Susan entra en el despacho. Como siempre, perfectamente maquillada y con el pelo liso como una tabla de planchar. Es tan rígida que a veces da la sensación de ser una muñeca ortopédica.
—Buenos días, señor Baker —saluda.
—Hablando del rey de Roma… —murmura Michael al ver que es Susan.
Le lanzo una mirada censuradora mientras Susan se acerca a mi mesa.
—Buenos días —correspondo a su saludo.
—Buenos días, Michael.
—Susan.
Michael le contesta desganado. Casi con la misma desgana con la que le ha saludado ella.
—¿Qué tal su… luna de miel? —me pregunta.

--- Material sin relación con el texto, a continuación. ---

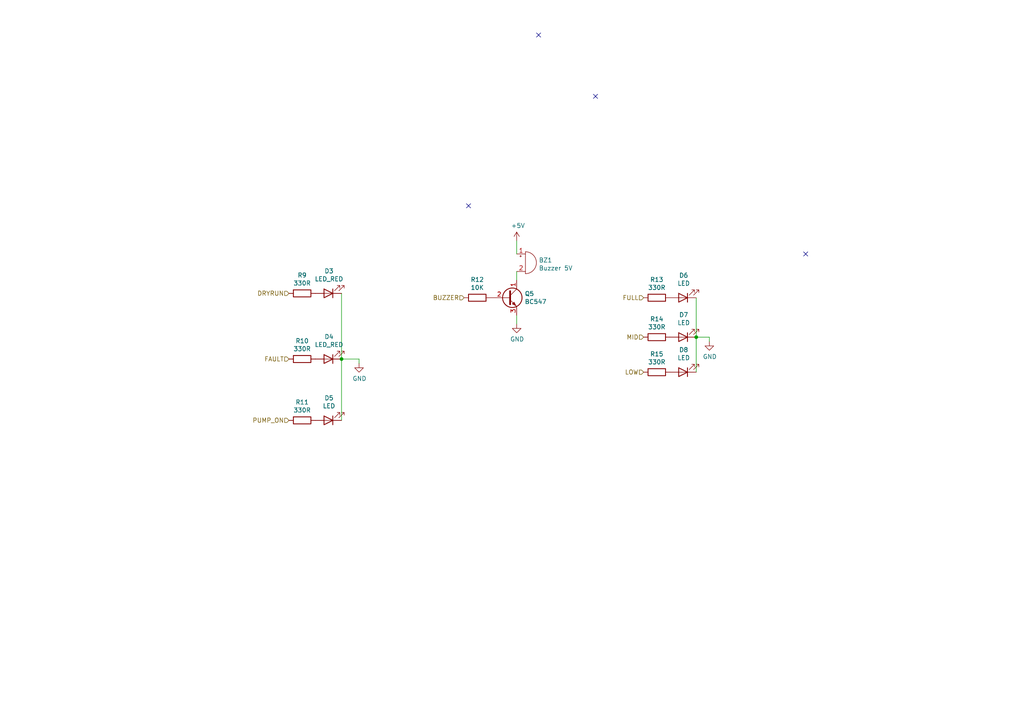
<source format=kicad_sch>
(kicad_sch (version 20230121) (generator eeschema)

  (uuid d68e5ddb-039c-483f-88a3-1b0b7964b482)

  (paper "A4")

  

  (junction (at 99.06 104.14) (diameter 0) (color 0 0 0 0)
    (uuid 6cb93665-0bcd-4104-8633-fffd1811eee0)
  )
  (junction (at 201.93 97.79) (diameter 0) (color 0 0 0 0)
    (uuid b13e8448-bf35-4ec0-9c70-3f2250718cc2)
  )

  (no_connect (at 233.68 73.66) (uuid 31f4dc6c-dde9-45e8-b29d-489d35e0f1d0))
  (no_connect (at 156.21 10.16) (uuid b7e9cf10-b74e-4e80-a7f1-e33a29fe56de))
  (no_connect (at 135.89 59.69) (uuid e91ad237-6778-4565-a41c-5451c22b839e))
  (no_connect (at 172.72 27.94) (uuid eca73914-6f4b-487c-b8f6-6bedca0fa3fb))

  (wire (pts (xy 205.74 97.79) (xy 205.74 99.06))
    (stroke (width 0) (type default))
    (uuid 10e52e95-44f3-4059-a86d-dcda603e0623)
  )
  (wire (pts (xy 201.93 97.79) (xy 201.93 107.95))
    (stroke (width 0) (type default))
    (uuid 5c7d6eaf-f256-4349-8203-d2e836872231)
  )
  (wire (pts (xy 104.14 104.14) (xy 104.14 105.41))
    (stroke (width 0) (type default))
    (uuid 6b91a3ee-fdcd-4bfe-ad57-c8d5ea9903a8)
  )
  (wire (pts (xy 201.93 86.36) (xy 201.93 97.79))
    (stroke (width 0) (type default))
    (uuid 6f580eb1-88cc-489d-a7ca-9efa5e590715)
  )
  (wire (pts (xy 149.86 69.85) (xy 149.86 73.66))
    (stroke (width 0) (type default))
    (uuid 7c00778a-4692-4f9b-87d5-2d355077ce1e)
  )
  (wire (pts (xy 99.06 104.14) (xy 99.06 121.92))
    (stroke (width 0) (type default))
    (uuid 7f2b3ce3-2f20-426d-b769-e0329b6a8111)
  )
  (wire (pts (xy 99.06 104.14) (xy 104.14 104.14))
    (stroke (width 0) (type default))
    (uuid a7f2e97b-29f3-44fd-bf8a-97a3c1528b61)
  )
  (wire (pts (xy 201.93 97.79) (xy 205.74 97.79))
    (stroke (width 0) (type default))
    (uuid bd793ae5-cde5-43f6-8def-1f95f35b1be6)
  )
  (wire (pts (xy 149.86 93.98) (xy 149.86 91.44))
    (stroke (width 0) (type default))
    (uuid c71f56c1-5b7c-4373-9716-fffac482104c)
  )
  (wire (pts (xy 99.06 85.09) (xy 99.06 104.14))
    (stroke (width 0) (type default))
    (uuid e0830067-5b66-4ce1-b2d1-aaa8af20baf7)
  )
  (wire (pts (xy 149.86 78.74) (xy 149.86 81.28))
    (stroke (width 0) (type default))
    (uuid f447e585-df78-4239-b8cb-4653b3837bb1)
  )

  (hierarchical_label "BUZZER" (shape input) (at 134.62 86.36 180) (fields_autoplaced)
    (effects (font (size 1.27 1.27)) (justify right))
    (uuid 01f82238-6335-48fe-8b0a-6853e227345a)
  )
  (hierarchical_label "LOW" (shape input) (at 186.69 107.95 180) (fields_autoplaced)
    (effects (font (size 1.27 1.27)) (justify right))
    (uuid 3c8d03bf-f31d-4aa0-b8db-a227ffd7d8d6)
  )
  (hierarchical_label "PUMP_ON" (shape input) (at 83.82 121.92 180) (fields_autoplaced)
    (effects (font (size 1.27 1.27)) (justify right))
    (uuid 3c9169cc-3a77-4ae0-8afc-cbfc472a28c5)
  )
  (hierarchical_label "FAULT" (shape input) (at 83.82 104.14 180) (fields_autoplaced)
    (effects (font (size 1.27 1.27)) (justify right))
    (uuid 3e57b728-64e6-4470-8f27-a43c0dd85050)
  )
  (hierarchical_label "FULL" (shape input) (at 186.69 86.36 180) (fields_autoplaced)
    (effects (font (size 1.27 1.27)) (justify right))
    (uuid 74f5ec08-7600-4a0b-a9e4-aae29f9ea08a)
  )
  (hierarchical_label "DRYRUN" (shape input) (at 83.82 85.09 180) (fields_autoplaced)
    (effects (font (size 1.27 1.27)) (justify right))
    (uuid bac7c5b3-99df-445a-ade9-1e608bbbe27e)
  )
  (hierarchical_label "MID" (shape input) (at 186.69 97.79 180) (fields_autoplaced)
    (effects (font (size 1.27 1.27)) (justify right))
    (uuid e70b6168-f98e-4322-bc55-500948ef7b77)
  )

  (symbol (lib_id "Device:LED") (at 95.25 85.09 180) (unit 1)
    (in_bom yes) (on_board yes) (dnp no)
    (uuid 00000000-0000-0000-0000-000061477986)
    (property "Reference" "D3" (at 95.4278 78.613 0)
      (effects (font (size 1.27 1.27)))
    )
    (property "Value" "LED_RED" (at 95.4278 80.9244 0)
      (effects (font (size 1.27 1.27)))
    )
    (property "Footprint" "LED_THT:LED_D5.0mm_Clear" (at 95.25 85.09 0)
      (effects (font (size 1.27 1.27)) hide)
    )
    (property "Datasheet" "~" (at 95.25 85.09 0)
      (effects (font (size 1.27 1.27)) hide)
    )
    (pin "1" (uuid e97cc220-2f53-4e91-bba9-050499e62d22))
    (pin "2" (uuid dc79c1a3-1d56-48d5-bd13-89dc055b06b5))
    (instances
      (project "Oflow_pcb"
        (path "/182b2d54-931d-49d6-9f39-60a752623e36/00000000-0000-0000-0000-000061471e2f"
          (reference "D3") (unit 1)
        )
      )
    )
  )

  (symbol (lib_id "power:GND") (at 104.14 105.41 0) (unit 1)
    (in_bom yes) (on_board yes) (dnp no)
    (uuid 00000000-0000-0000-0000-000061479484)
    (property "Reference" "#PWR012" (at 104.14 111.76 0)
      (effects (font (size 1.27 1.27)) hide)
    )
    (property "Value" "GND" (at 104.267 109.8042 0)
      (effects (font (size 1.27 1.27)))
    )
    (property "Footprint" "" (at 104.14 105.41 0)
      (effects (font (size 1.27 1.27)) hide)
    )
    (property "Datasheet" "" (at 104.14 105.41 0)
      (effects (font (size 1.27 1.27)) hide)
    )
    (pin "1" (uuid 9beb885f-64aa-4547-93b6-52124b9a0ef6))
    (instances
      (project "Oflow_pcb"
        (path "/182b2d54-931d-49d6-9f39-60a752623e36/00000000-0000-0000-0000-000061471e2f"
          (reference "#PWR012") (unit 1)
        )
      )
    )
  )

  (symbol (lib_id "power:GND") (at 205.74 99.06 0) (unit 1)
    (in_bom yes) (on_board yes) (dnp no)
    (uuid 00000000-0000-0000-0000-0000614798e3)
    (property "Reference" "#PWR015" (at 205.74 105.41 0)
      (effects (font (size 1.27 1.27)) hide)
    )
    (property "Value" "GND" (at 205.867 103.4542 0)
      (effects (font (size 1.27 1.27)))
    )
    (property "Footprint" "" (at 205.74 99.06 0)
      (effects (font (size 1.27 1.27)) hide)
    )
    (property "Datasheet" "" (at 205.74 99.06 0)
      (effects (font (size 1.27 1.27)) hide)
    )
    (pin "1" (uuid fb21dcff-bed6-4103-9dfd-b30da166faf2))
    (instances
      (project "Oflow_pcb"
        (path "/182b2d54-931d-49d6-9f39-60a752623e36/00000000-0000-0000-0000-000061471e2f"
          (reference "#PWR015") (unit 1)
        )
      )
    )
  )

  (symbol (lib_id "Device:R") (at 87.63 85.09 90) (unit 1)
    (in_bom yes) (on_board yes) (dnp no)
    (uuid 00000000-0000-0000-0000-000061479d16)
    (property "Reference" "R9" (at 87.63 79.8322 90)
      (effects (font (size 1.27 1.27)))
    )
    (property "Value" "330R" (at 87.63 82.1436 90)
      (effects (font (size 1.27 1.27)))
    )
    (property "Footprint" "Resistor_THT:R_Axial_DIN0207_L6.3mm_D2.5mm_P10.16mm_Horizontal" (at 87.63 86.868 90)
      (effects (font (size 1.27 1.27)) hide)
    )
    (property "Datasheet" "~" (at 87.63 85.09 0)
      (effects (font (size 1.27 1.27)) hide)
    )
    (pin "1" (uuid bd947ab0-476c-49f9-a363-8614c1e0fd34))
    (pin "2" (uuid f34d8e08-ea42-43ec-a550-39e3224d5a63))
    (instances
      (project "Oflow_pcb"
        (path "/182b2d54-931d-49d6-9f39-60a752623e36/00000000-0000-0000-0000-000061471e2f"
          (reference "R9") (unit 1)
        )
      )
    )
  )

  (symbol (lib_id "Transistor_BJT:BC547") (at 147.32 86.36 0) (unit 1)
    (in_bom yes) (on_board yes) (dnp no)
    (uuid 00000000-0000-0000-0000-00006147e377)
    (property "Reference" "Q5" (at 152.1714 85.1916 0)
      (effects (font (size 1.27 1.27)) (justify left))
    )
    (property "Value" "BC547" (at 152.1714 87.503 0)
      (effects (font (size 1.27 1.27)) (justify left))
    )
    (property "Footprint" "Package_TO_SOT_THT:TO-92_Inline_Wide" (at 152.4 88.265 0)
      (effects (font (size 1.27 1.27) italic) (justify left) hide)
    )
    (property "Datasheet" "https://www.onsemi.com/pub/Collateral/BC550-D.pdf" (at 147.32 86.36 0)
      (effects (font (size 1.27 1.27)) (justify left) hide)
    )
    (pin "1" (uuid d2b86cbe-bcc2-46d0-9828-78893f2e2557))
    (pin "2" (uuid 5158c8c8-403b-40ed-8722-3e6dfa808cff))
    (pin "3" (uuid a9023d4a-e0ae-4d61-ada6-e6da83899dc5))
    (instances
      (project "Oflow_pcb"
        (path "/182b2d54-931d-49d6-9f39-60a752623e36/00000000-0000-0000-0000-000061471e2f"
          (reference "Q5") (unit 1)
        )
      )
    )
  )

  (symbol (lib_id "Device:Buzzer") (at 152.4 76.2 0) (unit 1)
    (in_bom yes) (on_board yes) (dnp no)
    (uuid 00000000-0000-0000-0000-00006147fe88)
    (property "Reference" "BZ1" (at 156.2608 75.4634 0)
      (effects (font (size 1.27 1.27)) (justify left))
    )
    (property "Value" "Buzzer 5V" (at 156.2608 77.7748 0)
      (effects (font (size 1.27 1.27)) (justify left))
    )
    (property "Footprint" "Buzzer_Beeper:Buzzer_12x9.5RM7.6" (at 151.765 73.66 90)
      (effects (font (size 1.27 1.27)) hide)
    )
    (property "Datasheet" "~" (at 151.765 73.66 90)
      (effects (font (size 1.27 1.27)) hide)
    )
    (pin "1" (uuid c2b6d0df-1a53-4906-9433-4441532e2fc1))
    (pin "2" (uuid 4f4442ed-891b-4b42-8e79-5b4d81411c9c))
    (instances
      (project "Oflow_pcb"
        (path "/182b2d54-931d-49d6-9f39-60a752623e36/00000000-0000-0000-0000-000061471e2f"
          (reference "BZ1") (unit 1)
        )
      )
    )
  )

  (symbol (lib_id "power:GND") (at 149.86 93.98 0) (unit 1)
    (in_bom yes) (on_board yes) (dnp no)
    (uuid 00000000-0000-0000-0000-0000614809de)
    (property "Reference" "#PWR014" (at 149.86 100.33 0)
      (effects (font (size 1.27 1.27)) hide)
    )
    (property "Value" "GND" (at 149.987 98.3742 0)
      (effects (font (size 1.27 1.27)))
    )
    (property "Footprint" "" (at 149.86 93.98 0)
      (effects (font (size 1.27 1.27)) hide)
    )
    (property "Datasheet" "" (at 149.86 93.98 0)
      (effects (font (size 1.27 1.27)) hide)
    )
    (pin "1" (uuid 4e62d576-d7cb-48df-a18f-0ed852e81044))
    (instances
      (project "Oflow_pcb"
        (path "/182b2d54-931d-49d6-9f39-60a752623e36/00000000-0000-0000-0000-000061471e2f"
          (reference "#PWR014") (unit 1)
        )
      )
    )
  )

  (symbol (lib_id "power:+5V") (at 149.86 69.85 0) (unit 1)
    (in_bom yes) (on_board yes) (dnp no)
    (uuid 00000000-0000-0000-0000-0000614812ef)
    (property "Reference" "#PWR013" (at 149.86 73.66 0)
      (effects (font (size 1.27 1.27)) hide)
    )
    (property "Value" "+5V" (at 150.241 65.4558 0)
      (effects (font (size 1.27 1.27)))
    )
    (property "Footprint" "" (at 149.86 69.85 0)
      (effects (font (size 1.27 1.27)) hide)
    )
    (property "Datasheet" "" (at 149.86 69.85 0)
      (effects (font (size 1.27 1.27)) hide)
    )
    (pin "1" (uuid 315c6d15-5d13-4637-875e-aa7a409320a2))
    (instances
      (project "Oflow_pcb"
        (path "/182b2d54-931d-49d6-9f39-60a752623e36/00000000-0000-0000-0000-000061471e2f"
          (reference "#PWR013") (unit 1)
        )
      )
    )
  )

  (symbol (lib_id "Device:R") (at 87.63 104.14 90) (unit 1)
    (in_bom yes) (on_board yes) (dnp no)
    (uuid 00000000-0000-0000-0000-0000614b3a2c)
    (property "Reference" "R10" (at 87.63 98.8822 90)
      (effects (font (size 1.27 1.27)))
    )
    (property "Value" "330R" (at 87.63 101.1936 90)
      (effects (font (size 1.27 1.27)))
    )
    (property "Footprint" "Resistor_THT:R_Axial_DIN0207_L6.3mm_D2.5mm_P10.16mm_Horizontal" (at 87.63 105.918 90)
      (effects (font (size 1.27 1.27)) hide)
    )
    (property "Datasheet" "~" (at 87.63 104.14 0)
      (effects (font (size 1.27 1.27)) hide)
    )
    (pin "1" (uuid 633bc358-0da6-47dc-8462-c21314670b75))
    (pin "2" (uuid 2c4f0b10-af4a-4b21-b3f4-f4b998e6c643))
    (instances
      (project "Oflow_pcb"
        (path "/182b2d54-931d-49d6-9f39-60a752623e36/00000000-0000-0000-0000-000061471e2f"
          (reference "R10") (unit 1)
        )
      )
    )
  )

  (symbol (lib_id "Device:R") (at 87.63 121.92 90) (unit 1)
    (in_bom yes) (on_board yes) (dnp no)
    (uuid 00000000-0000-0000-0000-0000614b3d16)
    (property "Reference" "R11" (at 87.63 116.6622 90)
      (effects (font (size 1.27 1.27)))
    )
    (property "Value" "330R" (at 87.63 118.9736 90)
      (effects (font (size 1.27 1.27)))
    )
    (property "Footprint" "Resistor_THT:R_Axial_DIN0207_L6.3mm_D2.5mm_P10.16mm_Horizontal" (at 87.63 123.698 90)
      (effects (font (size 1.27 1.27)) hide)
    )
    (property "Datasheet" "~" (at 87.63 121.92 0)
      (effects (font (size 1.27 1.27)) hide)
    )
    (pin "1" (uuid 701186ce-bdeb-4791-88f2-a00dc17e486b))
    (pin "2" (uuid 9ee9bae9-b307-49bb-9c67-b8712b32fd55))
    (instances
      (project "Oflow_pcb"
        (path "/182b2d54-931d-49d6-9f39-60a752623e36/00000000-0000-0000-0000-000061471e2f"
          (reference "R11") (unit 1)
        )
      )
    )
  )

  (symbol (lib_id "Device:R") (at 138.43 86.36 90) (unit 1)
    (in_bom yes) (on_board yes) (dnp no)
    (uuid 00000000-0000-0000-0000-0000614b4041)
    (property "Reference" "R12" (at 138.43 81.1022 90)
      (effects (font (size 1.27 1.27)))
    )
    (property "Value" "10K" (at 138.43 83.4136 90)
      (effects (font (size 1.27 1.27)))
    )
    (property "Footprint" "Resistor_THT:R_Axial_DIN0207_L6.3mm_D2.5mm_P5.08mm_Vertical" (at 138.43 88.138 90)
      (effects (font (size 1.27 1.27)) hide)
    )
    (property "Datasheet" "~" (at 138.43 86.36 0)
      (effects (font (size 1.27 1.27)) hide)
    )
    (pin "1" (uuid d4b3dfcb-8133-436f-b3b9-445aa5b2b9f0))
    (pin "2" (uuid ddf50807-8c6e-4139-bb13-aa0ef1274689))
    (instances
      (project "Oflow_pcb"
        (path "/182b2d54-931d-49d6-9f39-60a752623e36/00000000-0000-0000-0000-000061471e2f"
          (reference "R12") (unit 1)
        )
      )
    )
  )

  (symbol (lib_id "Device:R") (at 190.5 86.36 90) (unit 1)
    (in_bom yes) (on_board yes) (dnp no)
    (uuid 00000000-0000-0000-0000-0000614b454e)
    (property "Reference" "R13" (at 190.5 81.1022 90)
      (effects (font (size 1.27 1.27)))
    )
    (property "Value" "330R" (at 190.5 83.4136 90)
      (effects (font (size 1.27 1.27)))
    )
    (property "Footprint" "Resistor_THT:R_Axial_DIN0207_L6.3mm_D2.5mm_P10.16mm_Horizontal" (at 190.5 88.138 90)
      (effects (font (size 1.27 1.27)) hide)
    )
    (property "Datasheet" "~" (at 190.5 86.36 0)
      (effects (font (size 1.27 1.27)) hide)
    )
    (pin "1" (uuid 63e8013d-9574-452f-9690-1a2bb9d2c3f3))
    (pin "2" (uuid e4fd1987-7533-4618-8b31-7432b38b48ec))
    (instances
      (project "Oflow_pcb"
        (path "/182b2d54-931d-49d6-9f39-60a752623e36/00000000-0000-0000-0000-000061471e2f"
          (reference "R13") (unit 1)
        )
      )
    )
  )

  (symbol (lib_id "Device:R") (at 190.5 97.79 90) (unit 1)
    (in_bom yes) (on_board yes) (dnp no)
    (uuid 00000000-0000-0000-0000-0000614b4943)
    (property "Reference" "R14" (at 190.5 92.5322 90)
      (effects (font (size 1.27 1.27)))
    )
    (property "Value" "330R" (at 190.5 94.8436 90)
      (effects (font (size 1.27 1.27)))
    )
    (property "Footprint" "Resistor_THT:R_Axial_DIN0207_L6.3mm_D2.5mm_P10.16mm_Horizontal" (at 190.5 99.568 90)
      (effects (font (size 1.27 1.27)) hide)
    )
    (property "Datasheet" "~" (at 190.5 97.79 0)
      (effects (font (size 1.27 1.27)) hide)
    )
    (pin "1" (uuid e1be4218-94ea-4994-84ee-1580c9f8eb71))
    (pin "2" (uuid 057636a2-67ea-4e23-9755-aabfad8e91ee))
    (instances
      (project "Oflow_pcb"
        (path "/182b2d54-931d-49d6-9f39-60a752623e36/00000000-0000-0000-0000-000061471e2f"
          (reference "R14") (unit 1)
        )
      )
    )
  )

  (symbol (lib_id "Device:R") (at 190.5 107.95 90) (unit 1)
    (in_bom yes) (on_board yes) (dnp no)
    (uuid 00000000-0000-0000-0000-0000614b4d71)
    (property "Reference" "R15" (at 190.5 102.6922 90)
      (effects (font (size 1.27 1.27)))
    )
    (property "Value" "330R" (at 190.5 105.0036 90)
      (effects (font (size 1.27 1.27)))
    )
    (property "Footprint" "Resistor_THT:R_Axial_DIN0207_L6.3mm_D2.5mm_P10.16mm_Horizontal" (at 190.5 109.728 90)
      (effects (font (size 1.27 1.27)) hide)
    )
    (property "Datasheet" "~" (at 190.5 107.95 0)
      (effects (font (size 1.27 1.27)) hide)
    )
    (pin "1" (uuid 431281b3-85e3-42d6-a937-d00ed8178e52))
    (pin "2" (uuid 14e00f54-8ee0-4fe5-8979-eb7a90a583eb))
    (instances
      (project "Oflow_pcb"
        (path "/182b2d54-931d-49d6-9f39-60a752623e36/00000000-0000-0000-0000-000061471e2f"
          (reference "R15") (unit 1)
        )
      )
    )
  )

  (symbol (lib_id "Device:LED") (at 95.25 104.14 180) (unit 1)
    (in_bom yes) (on_board yes) (dnp no)
    (uuid 00000000-0000-0000-0000-0000614b58df)
    (property "Reference" "D4" (at 95.4278 97.663 0)
      (effects (font (size 1.27 1.27)))
    )
    (property "Value" "LED_RED" (at 95.4278 99.9744 0)
      (effects (font (size 1.27 1.27)))
    )
    (property "Footprint" "LED_THT:LED_D5.0mm_Clear" (at 95.25 104.14 0)
      (effects (font (size 1.27 1.27)) hide)
    )
    (property "Datasheet" "~" (at 95.25 104.14 0)
      (effects (font (size 1.27 1.27)) hide)
    )
    (pin "1" (uuid 3d5983c6-06ec-441a-9b81-48bb50ef3a26))
    (pin "2" (uuid cbea79f5-4cd4-4a71-9b89-00d350138e24))
    (instances
      (project "Oflow_pcb"
        (path "/182b2d54-931d-49d6-9f39-60a752623e36/00000000-0000-0000-0000-000061471e2f"
          (reference "D4") (unit 1)
        )
      )
    )
  )

  (symbol (lib_id "Device:LED") (at 95.25 121.92 180) (unit 1)
    (in_bom yes) (on_board yes) (dnp no)
    (uuid 00000000-0000-0000-0000-0000614b5c55)
    (property "Reference" "D5" (at 95.4278 115.443 0)
      (effects (font (size 1.27 1.27)))
    )
    (property "Value" "LED" (at 95.4278 117.7544 0)
      (effects (font (size 1.27 1.27)))
    )
    (property "Footprint" "LED_THT:LED_D5.0mm_Clear" (at 95.25 121.92 0)
      (effects (font (size 1.27 1.27)) hide)
    )
    (property "Datasheet" "~" (at 95.25 121.92 0)
      (effects (font (size 1.27 1.27)) hide)
    )
    (pin "1" (uuid cf4f3ddf-05ae-460e-aefc-77a3ecf3c1d8))
    (pin "2" (uuid 478b333e-ea01-4123-a63d-d411ee185859))
    (instances
      (project "Oflow_pcb"
        (path "/182b2d54-931d-49d6-9f39-60a752623e36/00000000-0000-0000-0000-000061471e2f"
          (reference "D5") (unit 1)
        )
      )
    )
  )

  (symbol (lib_id "Device:LED") (at 198.12 86.36 180) (unit 1)
    (in_bom yes) (on_board yes) (dnp no)
    (uuid 00000000-0000-0000-0000-0000614b5f79)
    (property "Reference" "D6" (at 198.2978 79.883 0)
      (effects (font (size 1.27 1.27)))
    )
    (property "Value" "LED" (at 198.2978 82.1944 0)
      (effects (font (size 1.27 1.27)))
    )
    (property "Footprint" "LED_THT:LED_D5.0mm_Clear" (at 198.12 86.36 0)
      (effects (font (size 1.27 1.27)) hide)
    )
    (property "Datasheet" "~" (at 198.12 86.36 0)
      (effects (font (size 1.27 1.27)) hide)
    )
    (pin "1" (uuid 8275c093-b3ac-44b2-89c6-a80fdf1300f5))
    (pin "2" (uuid 755eb603-9a34-486b-a6a7-986fc0041de1))
    (instances
      (project "Oflow_pcb"
        (path "/182b2d54-931d-49d6-9f39-60a752623e36/00000000-0000-0000-0000-000061471e2f"
          (reference "D6") (unit 1)
        )
      )
    )
  )

  (symbol (lib_id "Device:LED") (at 198.12 97.79 180) (unit 1)
    (in_bom yes) (on_board yes) (dnp no)
    (uuid 00000000-0000-0000-0000-0000614b6387)
    (property "Reference" "D7" (at 198.2978 91.313 0)
      (effects (font (size 1.27 1.27)))
    )
    (property "Value" "LED" (at 198.2978 93.6244 0)
      (effects (font (size 1.27 1.27)))
    )
    (property "Footprint" "LED_THT:LED_D5.0mm_Clear" (at 198.12 97.79 0)
      (effects (font (size 1.27 1.27)) hide)
    )
    (property "Datasheet" "~" (at 198.12 97.79 0)
      (effects (font (size 1.27 1.27)) hide)
    )
    (pin "1" (uuid e474c3ff-0039-42b7-abac-89ac971c5fca))
    (pin "2" (uuid 98fc62a3-4468-46c5-ac7a-bfbb683be45a))
    (instances
      (project "Oflow_pcb"
        (path "/182b2d54-931d-49d6-9f39-60a752623e36/00000000-0000-0000-0000-000061471e2f"
          (reference "D7") (unit 1)
        )
      )
    )
  )

  (symbol (lib_id "Device:LED") (at 198.12 107.95 180) (unit 1)
    (in_bom yes) (on_board yes) (dnp no)
    (uuid 00000000-0000-0000-0000-0000614b69cb)
    (property "Reference" "D8" (at 198.2978 101.473 0)
      (effects (font (size 1.27 1.27)))
    )
    (property "Value" "LED" (at 198.2978 103.7844 0)
      (effects (font (size 1.27 1.27)))
    )
    (property "Footprint" "LED_THT:LED_D5.0mm_Clear" (at 198.12 107.95 0)
      (effects (font (size 1.27 1.27)) hide)
    )
    (property "Datasheet" "~" (at 198.12 107.95 0)
      (effects (font (size 1.27 1.27)) hide)
    )
    (pin "1" (uuid 3f5e1247-9c04-4b18-a898-1252f8b40b76))
    (pin "2" (uuid 4a9d37e3-02ae-4d78-8c7e-57b14375fb87))
    (instances
      (project "Oflow_pcb"
        (path "/182b2d54-931d-49d6-9f39-60a752623e36/00000000-0000-0000-0000-000061471e2f"
          (reference "D8") (unit 1)
        )
      )
    )
  )
)

</source>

Hay una indisimulada tirantez en su voz.
—Muy bien. Gracias —respondo.
Se crean unos instantes de silencio. Supongo que Susan está esperando que le pregunte qué tal le ha ido a ella, de manera personal. Pero no me interesa lo más mínimo, como a ella no debería de interesarle lo más mínimo cómo me ha ido en mi luna de miel.
—Me alegro mucho de que esté aquí, señor Baker —dice, al ver que permanezco callado. Sus ojos azules brillan.
Michael fija su mirada en Susan, que está de pie a su lado, alza una ceja y pone una de esas caras tan particulares suyas. Después niega con la cabeza.
—Si quiere, puedo ayudarlo a ponerse al día con los asuntos de la empresa —se ofrece, obsequiosa.
—No, Susan, Gracias. Voy a ponerme a ello con Michael —comento.
Susan traga saliva y digiere mi negativa.
—Está bien. Como quiera, señor Baker —dice—. Estaré fuera si me necesita.
Asiento.
—Gracias —le agradezco, haciendo gala de amabilidad.
Susan se gira sobre sus talones y enfila los pasos hacia la puerta. Nada más de salir, Michael se apresura a decir:
—La tienes mojando braga.
—Michael —lo amonesto.
—«Buenos días, señor Baker», «¿Qué tal le ha ido, señor Baker?» «Si quiere, puedo ayudarlo a ponerse al día, señor Baker…» —repite, imitando su voz—. ¿Podría follarme, señor Baker? Lo de disimular no es lo suyo.
—La verdad es que no, y lo peor es que tampoco disimula cuando está Lea delante —afirmo.
—Pues no creo que a Lea le haga gracia que la secretaria de su marido coquetee con él ante sus narices —comenta Michael.
—No. De hecho, se pone celosa. —Hago una pausa—. Si Susan sigue así, lo único que va a conseguir es que la ponga de patitas en la calle —asevero. Miro hacia la pila de papeles que tengo encima de la mesa—. Empecemos —digo, cambiando de asunto—. Tengo por delante un duro día de trabajo.